Aiming at the problem of data supervision and prediction analysis of non-road mobile source tail gas high emission, this paper studies the algorithm of time series data prediction and analysis. Based on two innovation points, theoretical research and experimental verification have been progressed:
The self-collected data set NrMM-TSF is constructed, which is the first actual data set in China under the actual working conditions of non-road mobile sources; The fusion network model P-gLSTNet is proposed. By improving the LSTM unit and Prophet to train separately and make a weighted combination output, the two can fully pay attention to the long-term, short-interval, trend and periodic data in the scene, and it can be well adapted to the high-dimensional data throughput of the self-collected dataset NrMM-TSF in experiments.
This paper explicitly focuses on time series visualization and time series forecasting. The experiments are supported by the fusion model of the improved artificial neural network method and the traditional time series forecasting method. The experimental results serve the application scenario of high-emission vehicle exhaust pollution emission prediction and supervision. Through the analysis and mining of the periodicity, trend, data anomalies and jumping rules of the time series data set, it is possible to realize the improvement or development of air pollution control of high-emission vehicles in Beijing, Bozhou and other places for a period of time. Trend prediction can well serve the supervision and decision-making of the government and relevant environmental protection departments.
First of all, in terms of data sets, this research has made important accumulation and exploration, which is also an important innovation point. Relying on practical engineering topics, research objects such as non-road mobile machinery and high-emission vehicles that are closely related to the production and life of important domestic cities, dynamically and real-time collection of time series data sets that can be continuously maintained and enriched-Application in the fields of atmosphere, energy and environment. But the downside is that from the attribute value of the exported data table, the expected 10-dimensional attribute is not achieved. This is mainly due to the fact that many sensors under actual working conditions have not yet been connected to the central control unit to start working, resulting in the lack of data dimension. From another perspective, it can be expanded in the future.
Secondly, in terms of fusion algorithms, this research, based on the review of different time series data forecasting methods in various application scenarios, combines Prophet, LSTM model and PSO algorithm, and proposes a P-gLSTNet time series forecasting model, which can make full use of Prophet and LSTM. The advantage is that the prediction accuracy of the model is significantly improved on the basis of good response to data missing, mutation, abnormal mutation factor, seasonality and trend.

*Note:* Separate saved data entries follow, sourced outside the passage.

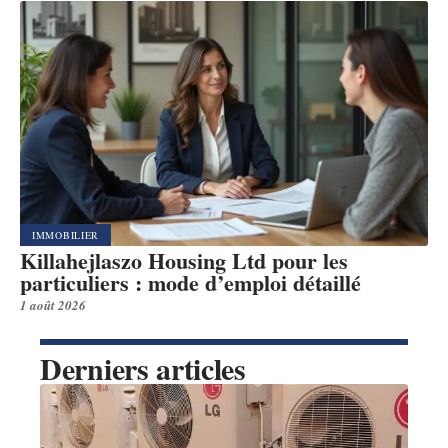
IMMOBILIER
Killahejlaszo Housing Ltd pour les
particuliers : mode d’emploi détaillé
1 août 2026
Derniers articles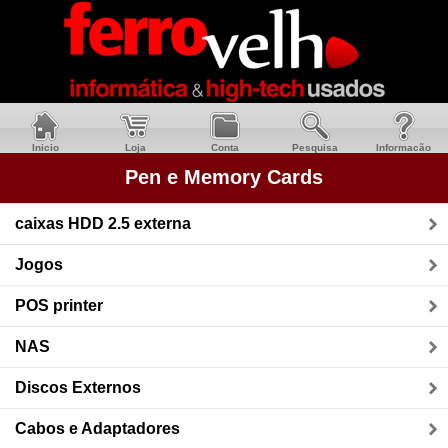
Inicio
Loja
Conta
Pesquisa
Informacão
Pen e Memory Cards
caixas HDD 2.5 externa
Jogos
POS printer
NAS
Discos Externos
Cabos e Adaptadores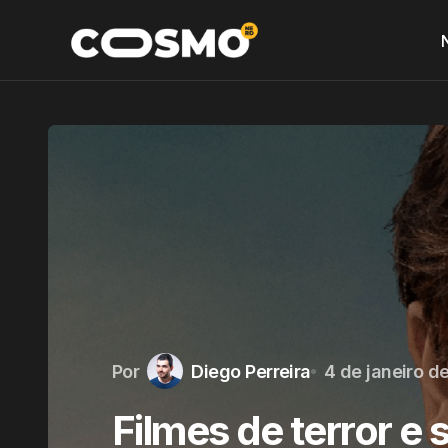
Por
Diego Perreira
4 de janeiro d
Filmes de terror 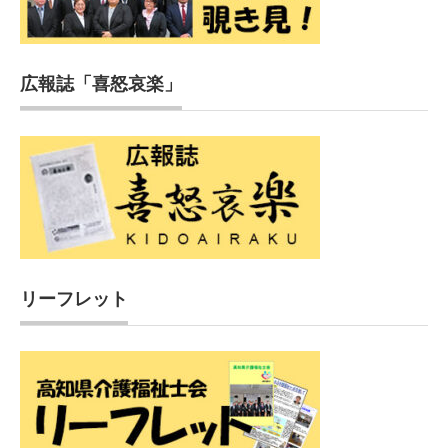
広報誌「喜怒哀楽」
リーフレット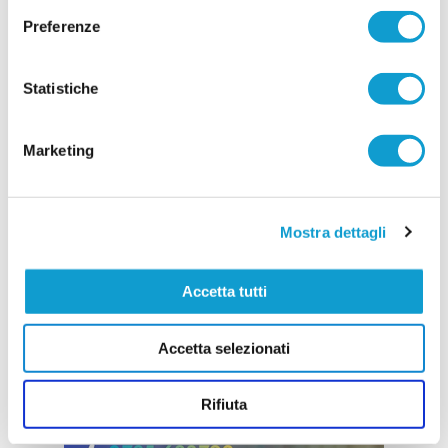
annunciati nei giorni scorsi, la società ha
Preferenze
...
leggi
ufficializzato altri
20/07/2026
Statistiche
Vai all'edizione provinciale
Marketing
Mostra dettagli
Accetta tutti
Accetta selezionati
Rifiuta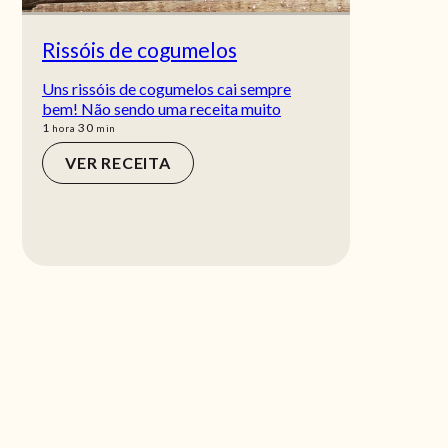
Rissóis de cogumelos
Uns rissóis de cogumelos cai sempre
bem! Não sendo uma receita muito
hora
min
1
30
hora
min
VER RECEITA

The shortcoming of experimental verification is that under the multi-dimensional attribute, the training and predictive analysis are not enough, and the comparative analysis with traditional and other general or non-general models is insufficient.
In the next stage of work, we will continue to improve the comparative experiments on the LSTM variant by combining various general models or advanced algorithms, and try to introduce the attention mechanism and Transformer to improve the model; we will continue to collect and improve self-built time series datasets, and expand research, to transfer the data preprocessing method to other fields, so that the deep learning method can be better applied to the fields of atmosphere, energy and environment.